Comparisons are straightforward and use only the primal parts. Since we produce booleans here, the result has no tangent.

  def (x,_) == (y,_) = F.(x == y)
  def (x,_) < (y,_) = F.(x < y)
  def (x,_) > (y,_) = F.(x > y)
  def (x,_) <= (y,_) = F.(x <= y)
  def (x,_) >= (y,_) = F.(x >= y)
  def (x,_) != (y,_) = F.(x != y)
}

We instantiate it with the f64_field module defined above:

module dual_f64 = mk_dual f64_field

To show off forward-mode AD, we define various functions parameterised over the field representation. This lets us evaluate them using either normal numbers or dual numbers. In Haskell we’d use type classes for this, but in Futhark and other ML languages, we use a parametric module yet again. This carries a fair bit of overhead, unfortunately.

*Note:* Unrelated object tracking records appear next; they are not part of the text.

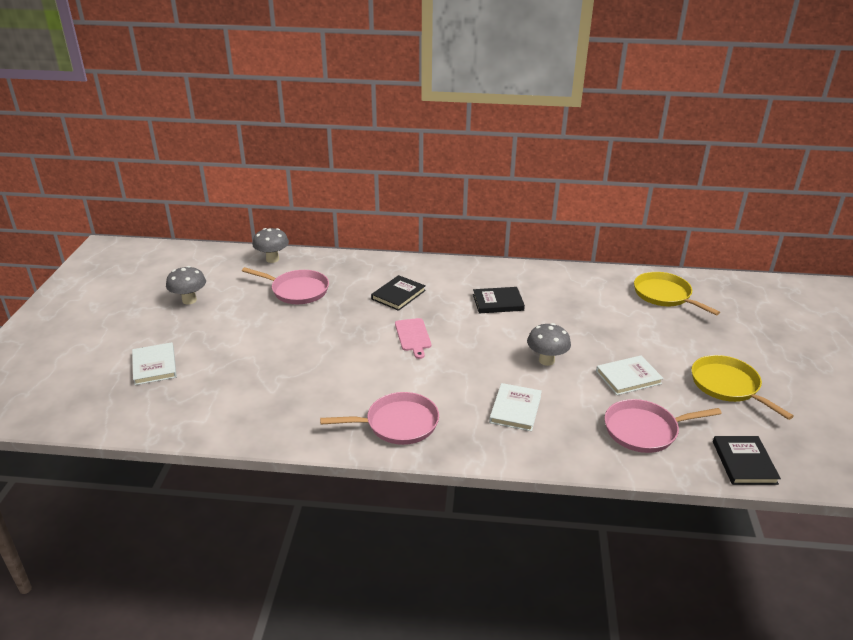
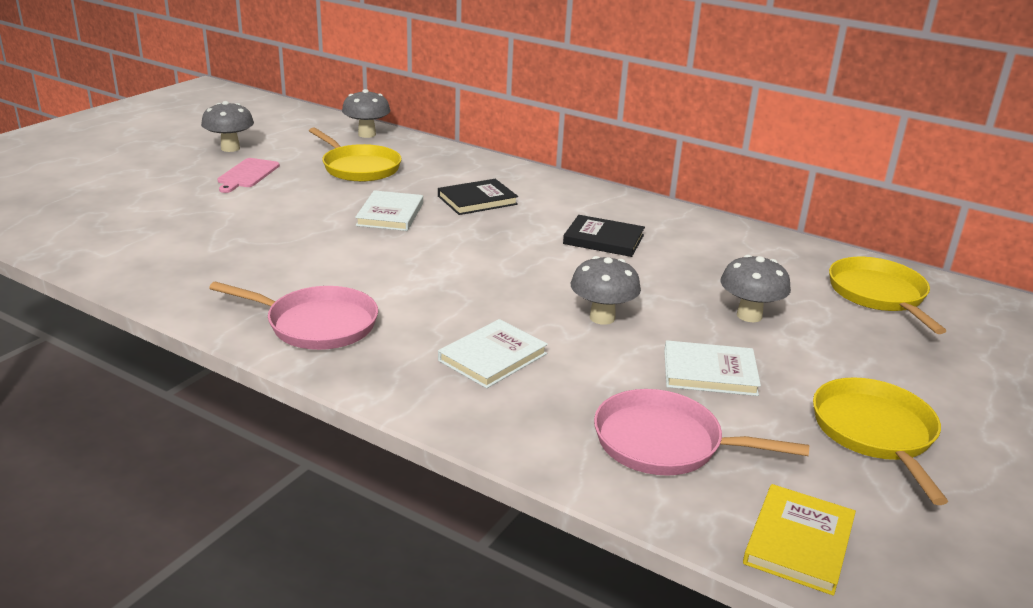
camera: 25 degrees right, 5 degrees down
white book [132,342,177,385] -> white book moved to [355,190,423,231]
pink pan [242,267,329,304] -> yellow pan [309,127,402,182]
pink cutting board [395,318,431,359] -> pink cutting board moved to [217,158,280,193]
black book [713,436,781,485] -> yellow book [743,484,856,596]
none -> grey mushroom [721,254,791,322]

module mk_test (F: ordered_field) = {
  def test (x: F.t) (y: F.t) =
    F.((x*x) + (x*y))
}

We can instantiate this module using both ordinary numbers and dual numbers:

module test_f64 = mk_test f64_field
module test_dual = mk_test dual_f64

Ordinary evaluation works:

> :t test_f64.test
test_f64.test : (x: f64) -> (y: f64) -> f64
> test_f64.test 1 2
3.0f64

When we want to compute the partial derivative of a function with respect to one of its parameters, we pass it a dual number with initial tangent 1 for just that parameter (using the dual1 function), and make the initial tangent 0 for all the other parameters:

> dual_f64.tangent (test_dual.test (dual_f64.dual1 1) (dual_f64.dual0 2))
4.0f64
> dual_f64.tangent (test_dual.test (dual_f64.dual0 1) (dual_f64.dual1 2))
1.0f64

For a function with n inputs, we need to perform n evaluations to obtain all partial derivatives. This is the main weakness of forward-mode AD.

More complex functions work well. Like this implementation of square root by naive Newton-Rhapson iteration (note that this is not numerically stable):

module mk_sqrt (F: ordered_field) = {

  def abs (x: F.t) =
    if F.(x < f64 0)
    then F.neg x
    else x

  def sqrt (x: F.t) =
    let difference = F.f64 0.001
    in loop guess = F.f64 1
       while F.(abs(guess * guess - x) >= difference) do
         F.((x/guess + guess)/(f64 2))
}

module sqrt_dual = mk_sqrt dual_f64

Trying it out in the REPL:

> dual_f64.tangent (sqrt_dual.sqrt (dual_f64.dual1 9))
0.16673279002623667f64

In practice, we usually add square roots and similar primitive functions to our field interface and directly implement its known derivative. But this shows that even something as nasty as a while-loop works fine with forward-mode AD.